■ Task objective
Repeat the lines from the line with "right eye: (585, 424)" to the line with "left eye: (415, 292)" in the listing below, keeping both end lines and adding nothing.

Dataset entries below:

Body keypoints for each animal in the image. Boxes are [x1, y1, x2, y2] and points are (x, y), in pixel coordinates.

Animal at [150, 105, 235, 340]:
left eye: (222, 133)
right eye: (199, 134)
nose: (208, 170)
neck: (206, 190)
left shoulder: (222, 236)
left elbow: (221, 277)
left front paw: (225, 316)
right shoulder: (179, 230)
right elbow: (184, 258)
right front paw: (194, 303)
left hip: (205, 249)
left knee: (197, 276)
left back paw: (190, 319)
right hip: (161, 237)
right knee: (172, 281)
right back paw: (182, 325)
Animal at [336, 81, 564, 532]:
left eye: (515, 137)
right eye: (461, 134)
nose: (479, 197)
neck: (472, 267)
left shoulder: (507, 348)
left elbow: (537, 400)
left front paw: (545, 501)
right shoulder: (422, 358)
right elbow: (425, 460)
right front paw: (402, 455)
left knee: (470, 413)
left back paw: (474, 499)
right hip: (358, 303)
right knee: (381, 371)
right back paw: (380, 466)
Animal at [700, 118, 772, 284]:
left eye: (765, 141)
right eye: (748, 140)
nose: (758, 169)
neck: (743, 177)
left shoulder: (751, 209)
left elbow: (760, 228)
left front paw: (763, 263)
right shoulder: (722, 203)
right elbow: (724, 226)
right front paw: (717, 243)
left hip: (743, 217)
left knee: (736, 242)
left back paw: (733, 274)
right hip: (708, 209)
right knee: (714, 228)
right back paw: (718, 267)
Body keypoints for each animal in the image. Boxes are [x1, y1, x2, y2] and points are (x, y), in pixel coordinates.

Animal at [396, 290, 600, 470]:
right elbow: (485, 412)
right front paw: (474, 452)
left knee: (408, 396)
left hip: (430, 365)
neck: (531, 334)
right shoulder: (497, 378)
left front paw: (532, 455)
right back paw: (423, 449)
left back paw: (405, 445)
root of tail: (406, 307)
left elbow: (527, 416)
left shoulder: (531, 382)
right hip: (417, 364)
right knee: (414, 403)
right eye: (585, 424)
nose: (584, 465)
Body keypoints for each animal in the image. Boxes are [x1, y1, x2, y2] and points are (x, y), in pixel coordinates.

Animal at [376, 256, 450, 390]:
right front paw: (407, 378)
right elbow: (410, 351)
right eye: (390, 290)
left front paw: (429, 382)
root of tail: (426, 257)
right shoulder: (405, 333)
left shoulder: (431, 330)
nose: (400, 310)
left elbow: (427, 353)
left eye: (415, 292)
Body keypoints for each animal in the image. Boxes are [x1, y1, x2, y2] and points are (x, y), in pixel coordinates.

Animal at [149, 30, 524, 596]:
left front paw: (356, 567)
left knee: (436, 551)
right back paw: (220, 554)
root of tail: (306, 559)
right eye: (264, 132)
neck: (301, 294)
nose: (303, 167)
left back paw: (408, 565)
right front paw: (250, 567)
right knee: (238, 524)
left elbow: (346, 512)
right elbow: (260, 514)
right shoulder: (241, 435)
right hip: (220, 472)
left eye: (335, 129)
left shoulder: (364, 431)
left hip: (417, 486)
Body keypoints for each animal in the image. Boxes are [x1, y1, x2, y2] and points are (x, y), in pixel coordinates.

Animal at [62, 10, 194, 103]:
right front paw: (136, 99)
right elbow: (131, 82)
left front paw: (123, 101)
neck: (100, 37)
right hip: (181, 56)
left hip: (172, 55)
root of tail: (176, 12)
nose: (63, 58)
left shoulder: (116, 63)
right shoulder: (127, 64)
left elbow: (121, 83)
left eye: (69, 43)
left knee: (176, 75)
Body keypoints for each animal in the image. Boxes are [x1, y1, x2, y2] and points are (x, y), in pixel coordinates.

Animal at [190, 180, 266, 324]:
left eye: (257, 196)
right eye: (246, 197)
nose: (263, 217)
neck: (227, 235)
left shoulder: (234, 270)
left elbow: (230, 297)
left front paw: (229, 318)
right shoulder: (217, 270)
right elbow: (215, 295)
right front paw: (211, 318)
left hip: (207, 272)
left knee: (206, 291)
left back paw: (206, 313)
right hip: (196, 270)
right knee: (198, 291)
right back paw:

End of Dataset entries.

■ Answer space
right eye: (585, 424)
nose: (584, 465)
Body keypoints for each animal in the image. Boxes are [x1, y1, x2, y2] and points are (x, y), in pixel coordinates.

Animal at [376, 256, 450, 390]:
right front paw: (407, 378)
right elbow: (410, 351)
right eye: (390, 290)
left front paw: (429, 382)
root of tail: (426, 257)
right shoulder: (405, 333)
left shoulder: (431, 330)
nose: (400, 310)
left elbow: (427, 353)
left eye: (415, 292)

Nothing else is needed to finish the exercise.